§ **Given entries**:
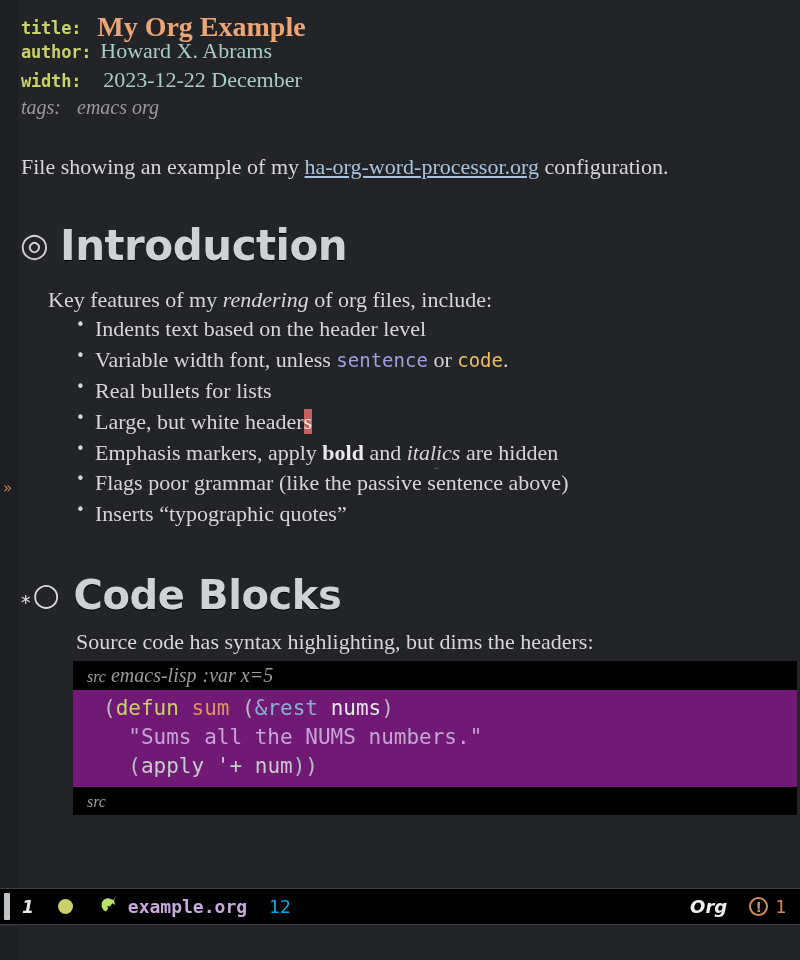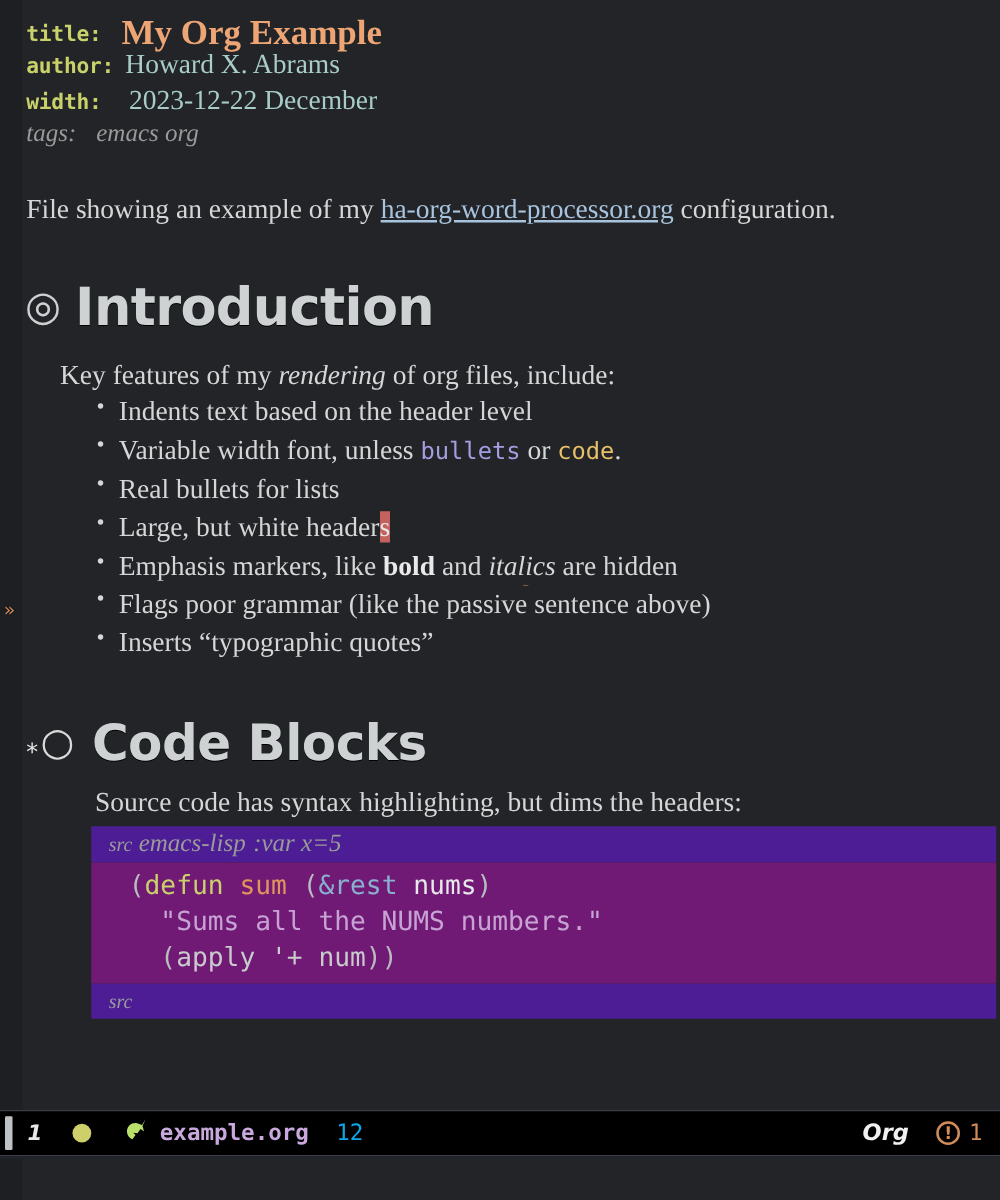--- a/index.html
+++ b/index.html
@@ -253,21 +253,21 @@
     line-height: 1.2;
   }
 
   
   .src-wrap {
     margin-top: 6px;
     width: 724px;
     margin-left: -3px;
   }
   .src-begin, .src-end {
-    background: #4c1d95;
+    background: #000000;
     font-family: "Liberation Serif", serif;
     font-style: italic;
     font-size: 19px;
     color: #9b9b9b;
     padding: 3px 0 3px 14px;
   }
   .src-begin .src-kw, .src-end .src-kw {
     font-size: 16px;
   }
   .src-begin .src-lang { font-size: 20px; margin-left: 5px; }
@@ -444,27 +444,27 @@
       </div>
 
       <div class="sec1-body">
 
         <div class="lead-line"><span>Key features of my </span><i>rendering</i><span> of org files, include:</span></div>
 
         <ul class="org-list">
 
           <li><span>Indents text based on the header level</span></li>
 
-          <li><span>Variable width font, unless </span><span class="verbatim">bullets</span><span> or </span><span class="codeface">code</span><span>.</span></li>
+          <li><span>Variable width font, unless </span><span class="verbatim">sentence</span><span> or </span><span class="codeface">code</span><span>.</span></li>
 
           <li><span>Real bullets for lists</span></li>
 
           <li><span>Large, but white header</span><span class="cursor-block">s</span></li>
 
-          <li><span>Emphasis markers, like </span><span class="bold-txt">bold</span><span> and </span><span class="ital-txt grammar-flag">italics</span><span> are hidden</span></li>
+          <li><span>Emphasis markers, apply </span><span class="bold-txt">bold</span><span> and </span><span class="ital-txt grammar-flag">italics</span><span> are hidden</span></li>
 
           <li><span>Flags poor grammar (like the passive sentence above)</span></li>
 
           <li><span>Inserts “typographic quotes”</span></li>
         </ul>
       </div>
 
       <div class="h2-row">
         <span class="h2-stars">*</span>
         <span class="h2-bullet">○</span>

§ **The task**: Each line containing the word "margin" must be pulled from the listing and copied.

§ **Response**:
     margin-top: 6px;
     margin-left: -3px;
   .src-begin .src-lang { font-size: 20px; margin-left: 5px; }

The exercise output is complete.